Cannes Film Festival Opens with Fittingly Lavish ‘Great Gatsby’
Baku, May 15 (AZERTAC). The 2013 Cannes film festival opens on Wednesday with Baz Luhrmann`s 3D version of "The Great Gatsby", a lavish throwback to the "Roaring Twenties" that befits the glamour and excess of the world`s biggest cinema showcase. The Australian director`s adaptation of F. Scott Fitzgerald`s novel starring Leonardo DiCaprio surprised some Hollywood insiders, because Cannes traditionally launches on the palm-lined French Riviera with a splashy world premiere. But "The Great Gatsby" has already opened in the United States to mixed reviews and solid box office, potentially dampening buzz surrounding the start of 12 days of screenings, champagne-fuelled parties and dealmaking. Stars expected to face a phalanx of flash bulbs along the red carpet include Michael Douglas, Matt Damon, Ryan Gosling, Emma Watson and Bollywood veteran Amitabh Bachchan. Their pictures will undergo one of the most gruelling tests in movie making - pleasing Cannes` notoriously picky critics who regularly boo as the credits roll if they are unhappy. And behind the scenes at the event, up to 40,000 film professionals will be seeking to buy and sell the next box office hit at the most important movie market of the year.

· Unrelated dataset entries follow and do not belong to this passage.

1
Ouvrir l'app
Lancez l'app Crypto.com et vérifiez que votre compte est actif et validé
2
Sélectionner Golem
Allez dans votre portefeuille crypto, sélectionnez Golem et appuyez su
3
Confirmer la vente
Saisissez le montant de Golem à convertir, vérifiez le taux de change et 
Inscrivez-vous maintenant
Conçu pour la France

Also in focus is Joel and Ethan Coen`s "Inside Llewyn Davis" about New York`s gritty 1960s folk music scene, James Gray`s "The Immigrant", Jim Jarmusch`s vampire movie "Only Lovers Left Alive", and Alexander Payne`s "Nebraska". French filmmakers are also well represented with five films in the main competition, including Roman Polanski`s French-language "La Venus a la Fourrure" (Venus in Fur), a backstage drama starring his wife Emmanuelle Seigner. Two Japanese movies are in the running and one each from China, Chad, Mexico, Iran, Tunisia, Italy and the Netherlands while Danish director Nicolas Winding Refn`s "Only God Forgives" with Ryan Gosling in a Thai gangland thriller is creating buzz. Critics have earmarked "Le Passe" by Iran`s Asghar Farhadi and "Like Father, Like Son" by leading Japanese filmmaker Hirokazu Koreeda as strong domestic dramas. Farhadi won an Oscar for best foreign language film in 2012 for "A Separation". Despite criticism of an all-male lineup last year, only one woman director has made the 2013 competition. Valeria Bruni Tedeschi, sister of former French first lady Carla Bruni, is in the field with "Un Chateau en Italie".